According to the firm’s latest report on North American crypto activity, “institutional” transaction volume – defined as transactions worth over $10 million – nosedived starting in April 2023, while smaller “professional” and “retail” trading activity “remained constant.”

“Crypto activity contracted more in the months immediately following the March banking crisis that saw Silicon Valley Bank and crypto-friendly banks Signature and Silvergate close down,” the report’s authors wrote. 

The event piled onto a trend of slowing trading activity since the failure of numerous crypto exchanges and lending desks last year – particularly FTX and Alameda Research in November.



Months later, Silvergate was forced to wind down after its suspicious ties to the massive alleged fraud at both firms put it too close to the regulatory spotlight. Days later, Silicon Valley Bank (SVB) met its fate from a run on deposits after the firm realized a multi-billion dollar loss on its underwater bond portfolio. As panic spread to other banks, Signature Bank was also placed into receivership. 

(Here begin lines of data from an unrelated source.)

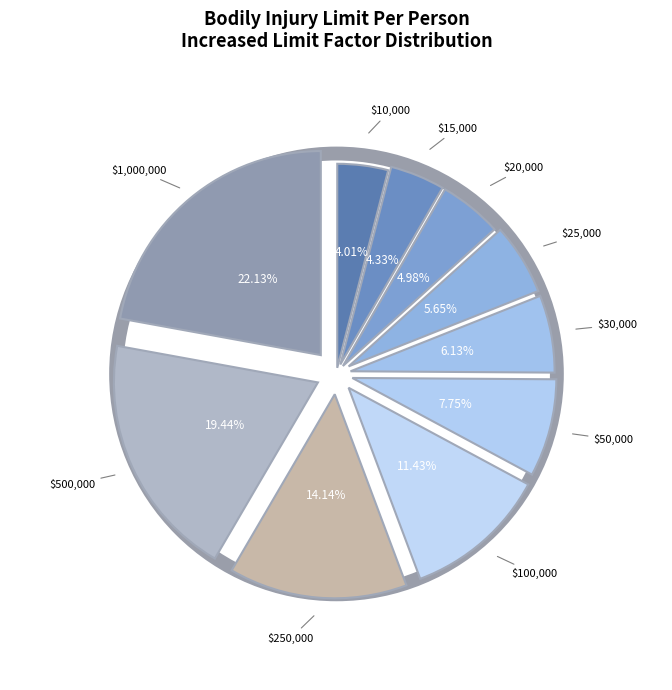

How many segments does this pie chart have?

10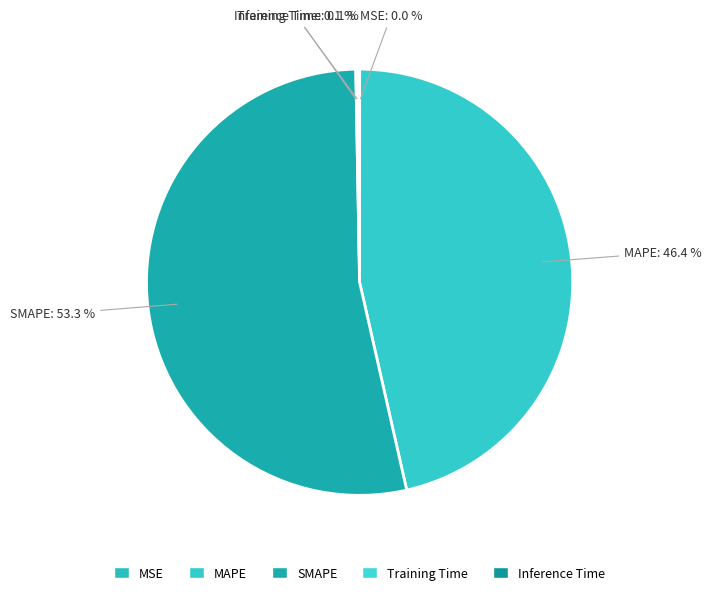

Which category has the biggest portion of the pie?

SMAPE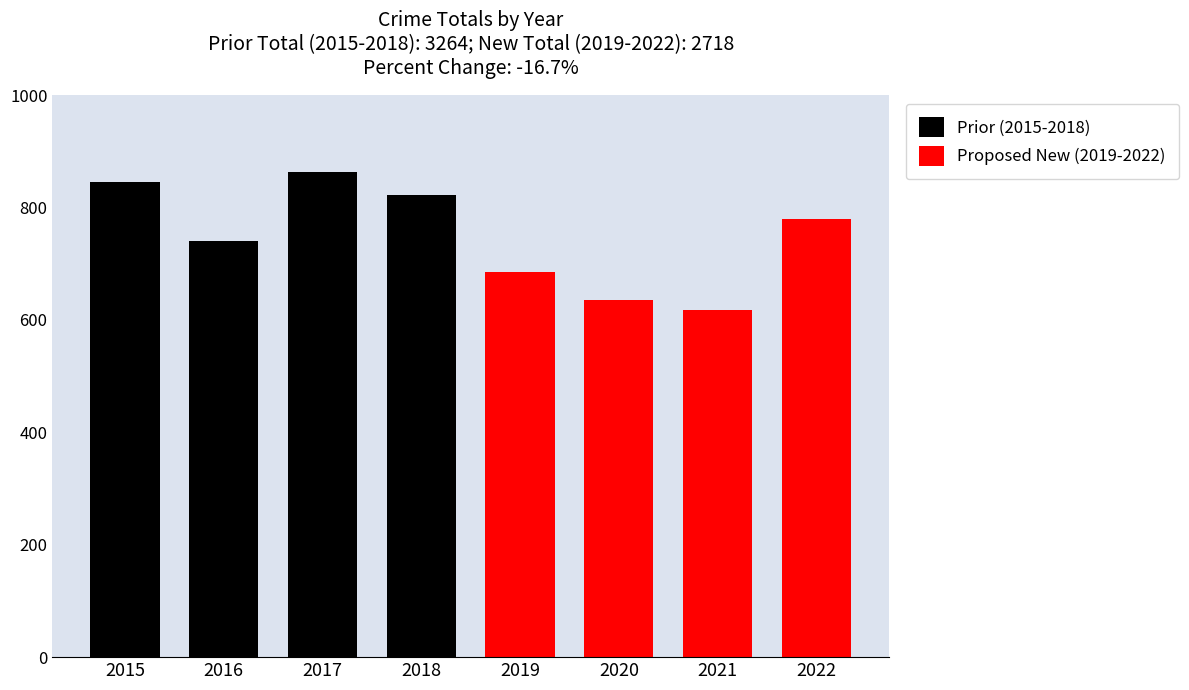

Where does the Prior (2015-2018) series first go above 845?

2017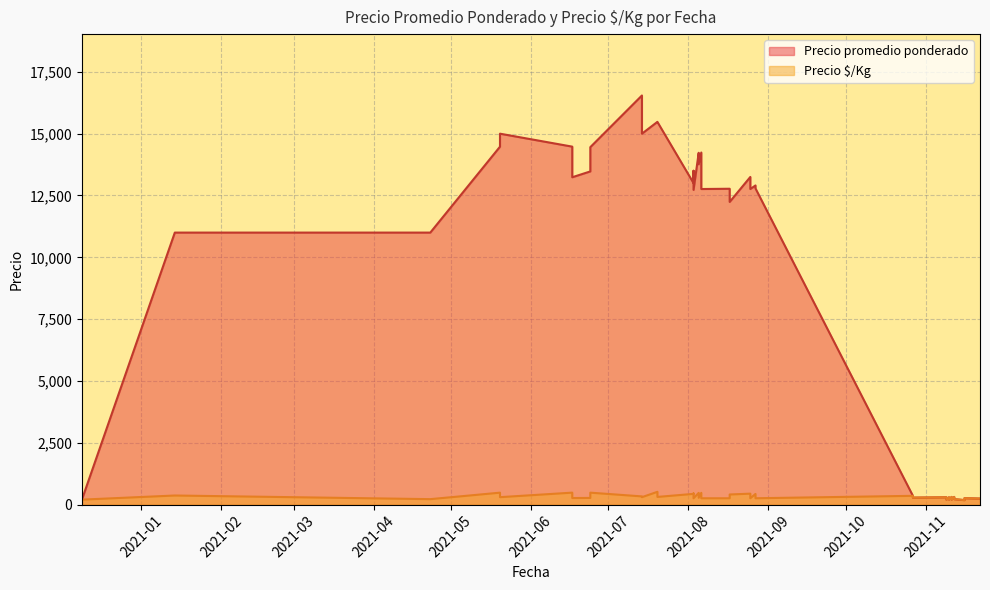

What is the highest value of the Precio é/Kg series?

516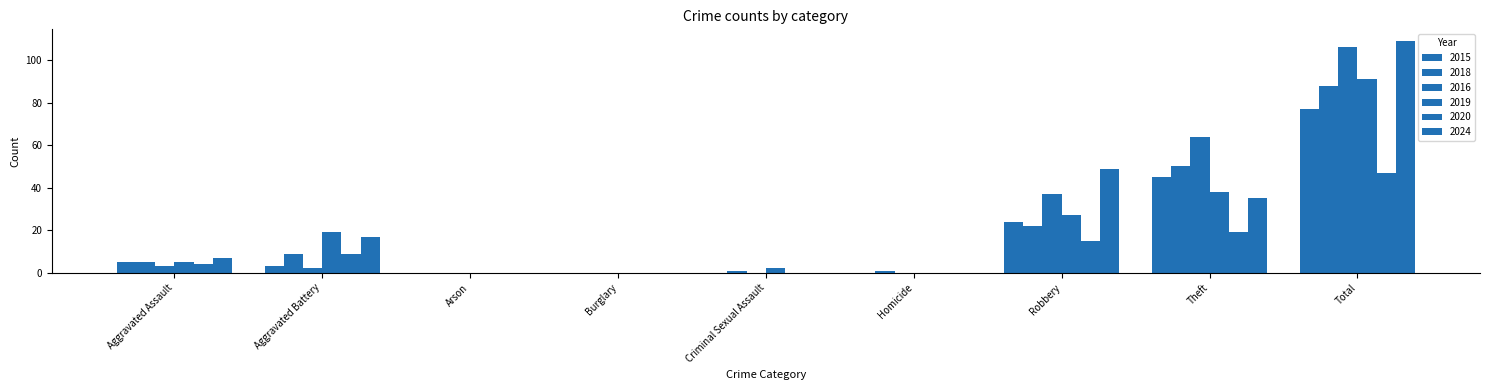

How many categories are shown in the chart?

9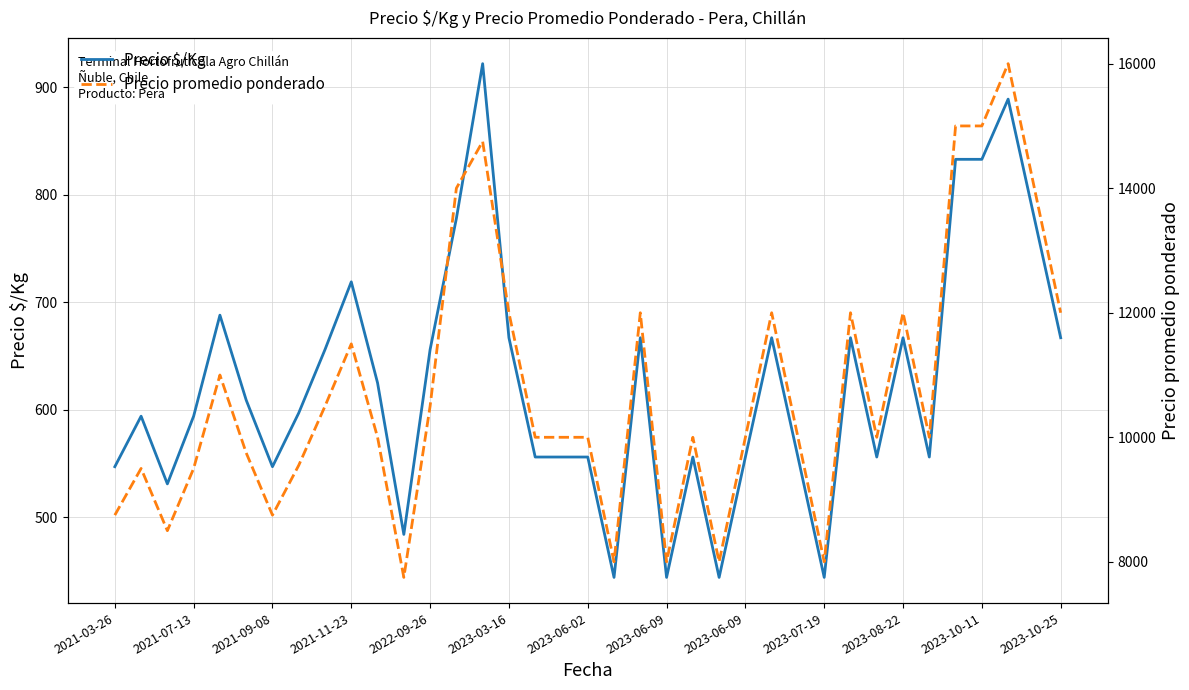

Does the chart have visible grid lines?

Yes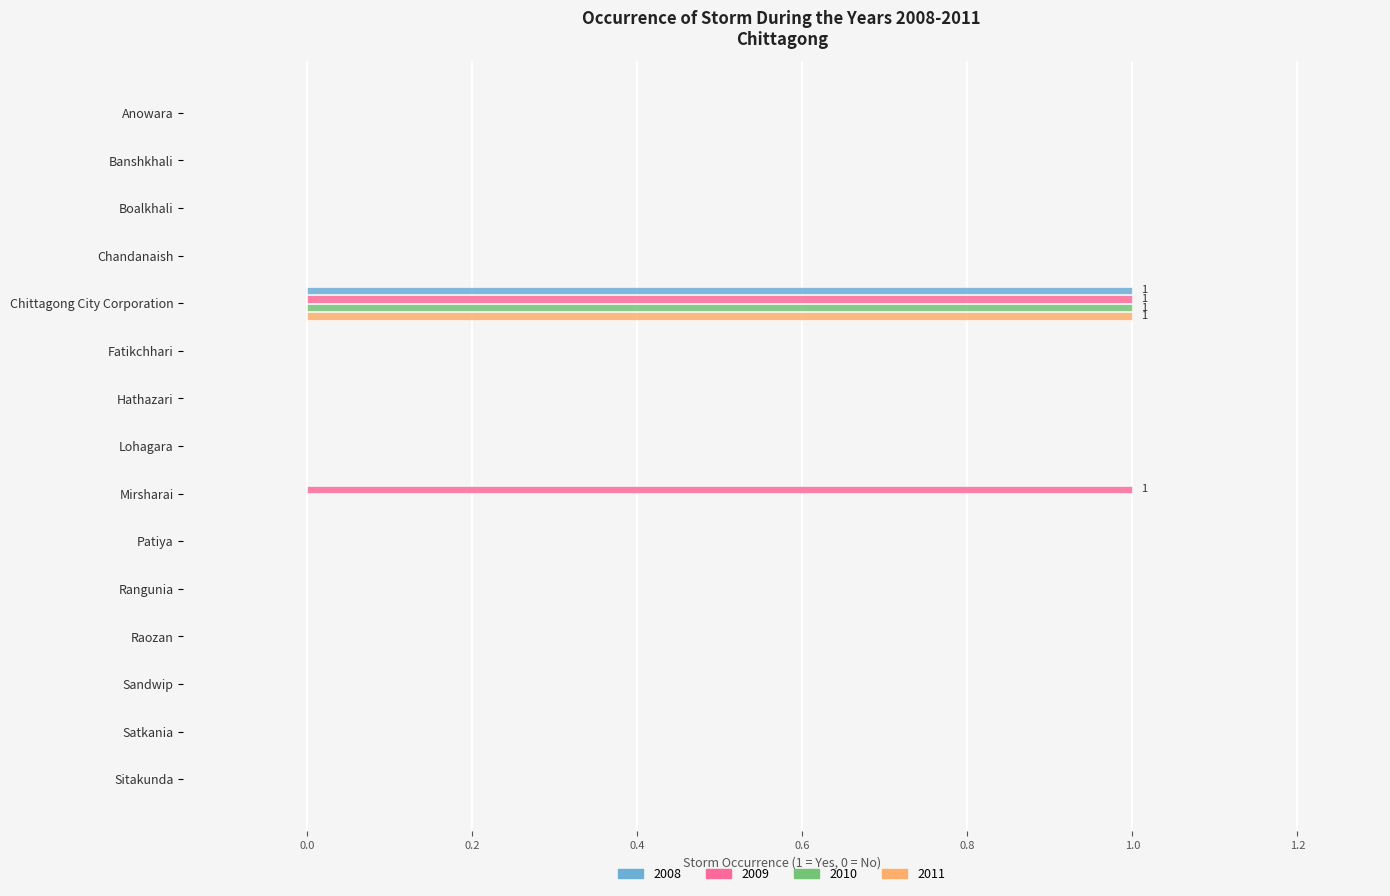

The 2008 series shows 0 at Boalkhali. True or false?

True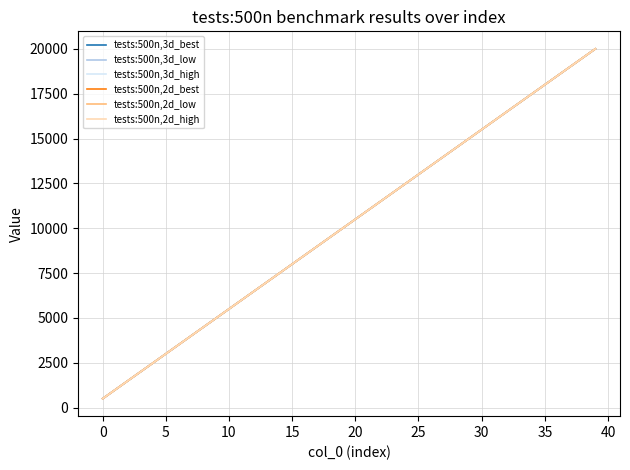

Does the chart display data point markers on the line(s)?

No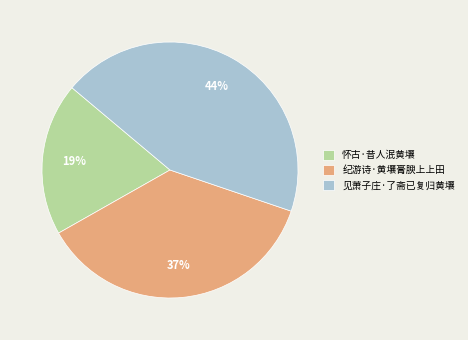

To the nearest percent, what percentage of the pie is 怀古·昔人泯黄壤?

19%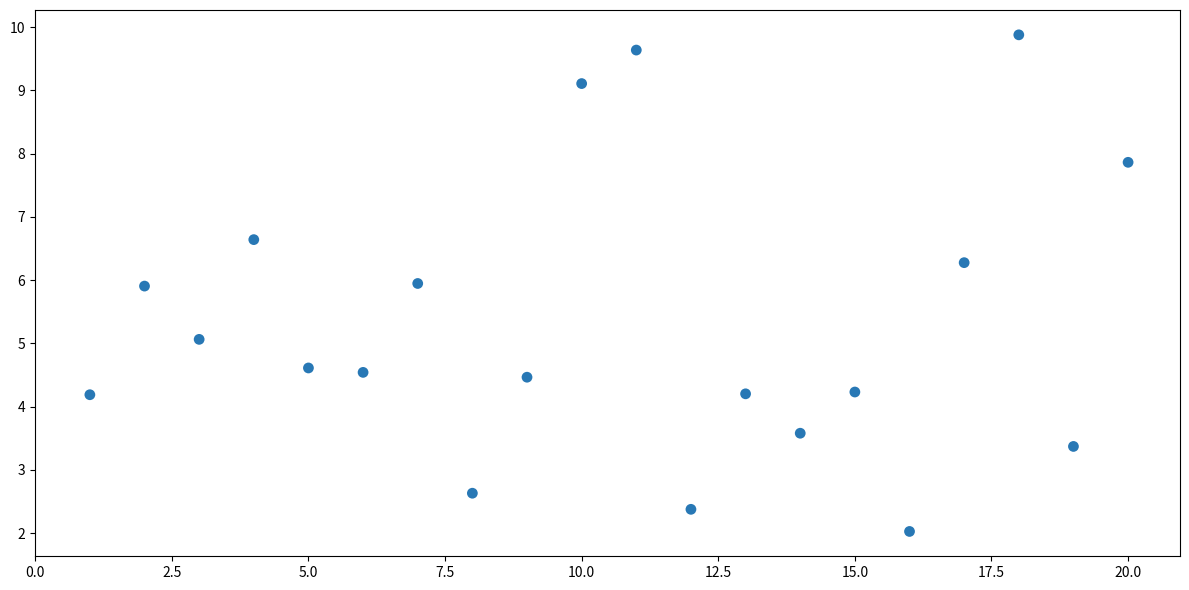

What is the range of X values (max minus min)?

19.0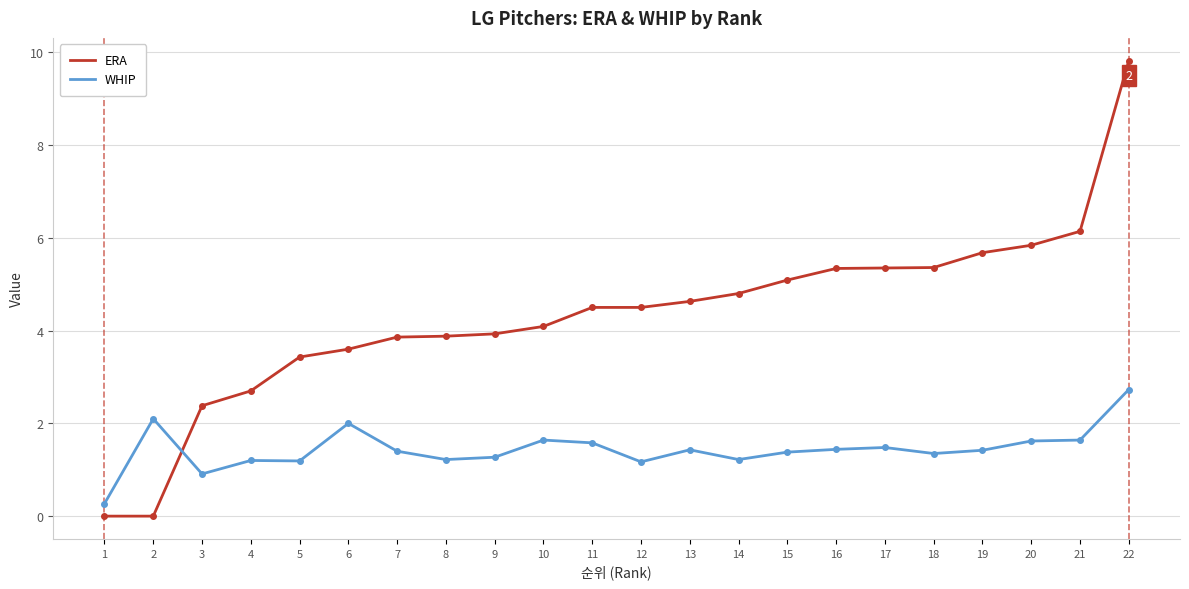

Between 2 and 11, which series saw the biggest shift?

ERA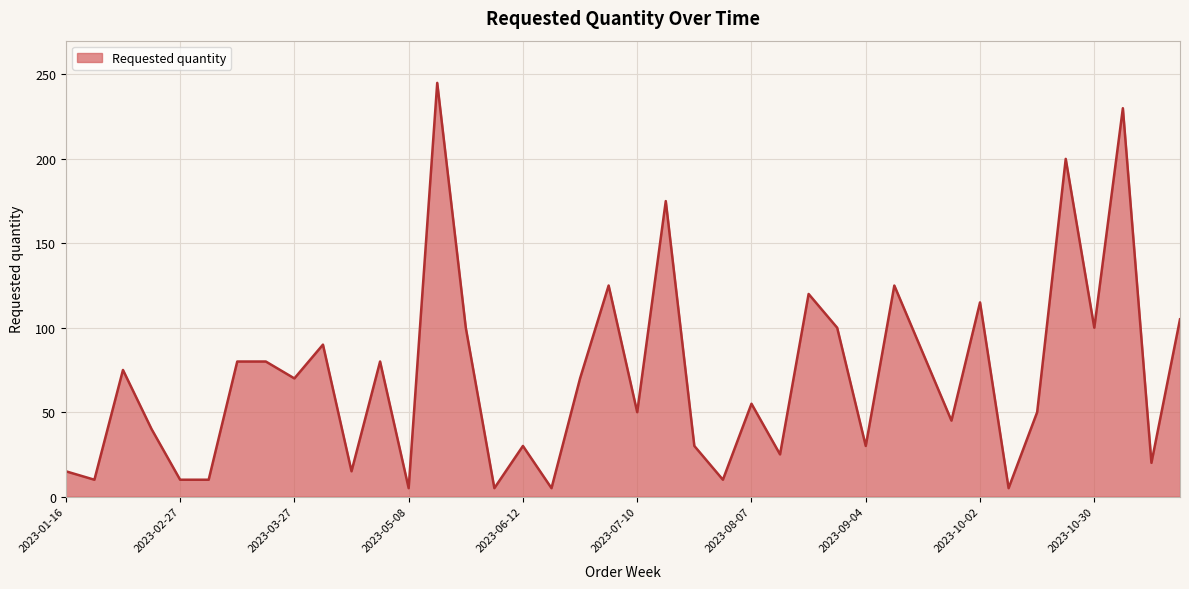

What is the greatest value displayed?

245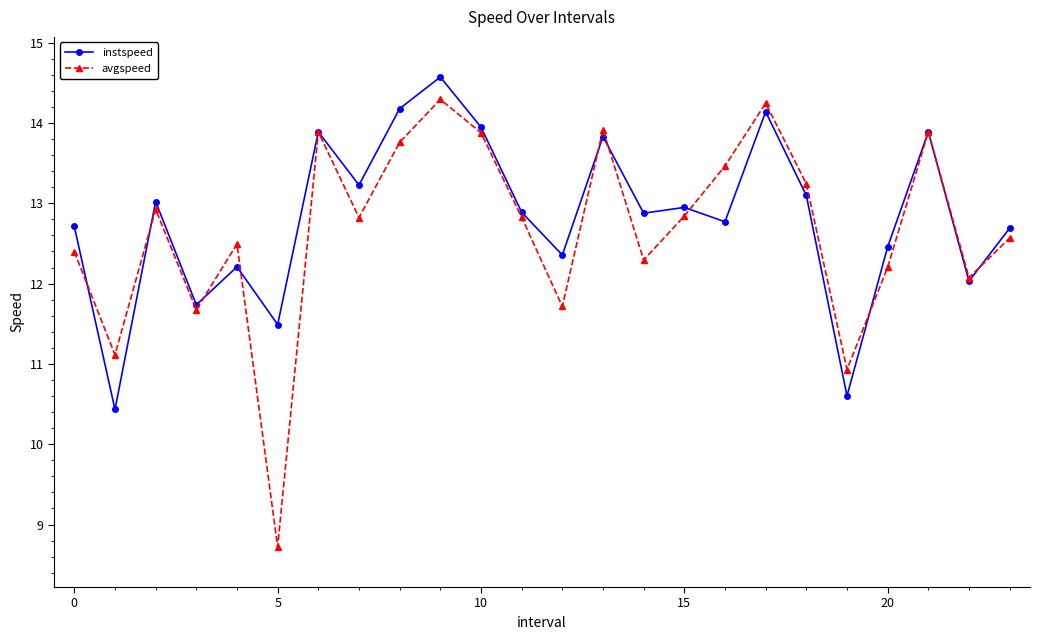

What is the highest value of the instspeed series?

14.6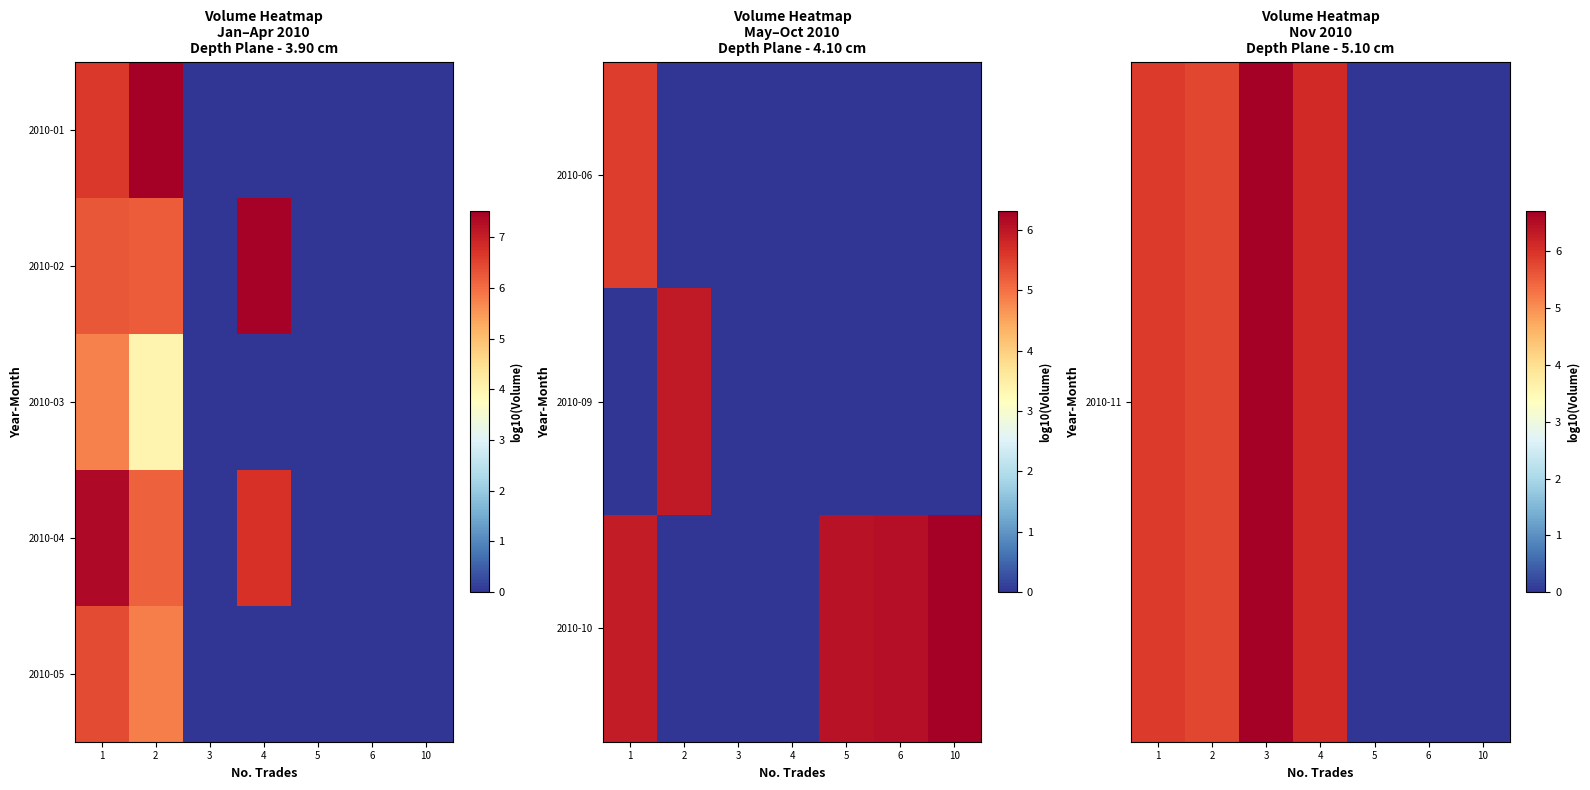

What is the total value across all series at 2?

23.6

Though all three firms fell for different reasons, the effect of their downfall was the same: crypto businesses were left strained for options to access US dollar liquidity, and many were forced to find banking support offshore. 

In fact, stablecoins – of which 90% of global activity takes place USD-pegged tokens – started losing major presence in North America in February. Between then and June, the region’s share of crypto volume occupied by stablecoins fell from 70.3% to 48.8%.

“Since spring of 2023, the majority of stablecoin inflows to the 50 biggest crypto services have shifted from U.S. licensed services to non-U.S. licensed services,” Chainalysis added. 

The banking crisis shook the stablecoin landscape by causing Circle USD (USDC), the second-largest stablecoin, to briefly lose its peg to the dollar. The event made many investors abandon the token for Tether USD (USDT), which now boasts a market cap of over $82 billion.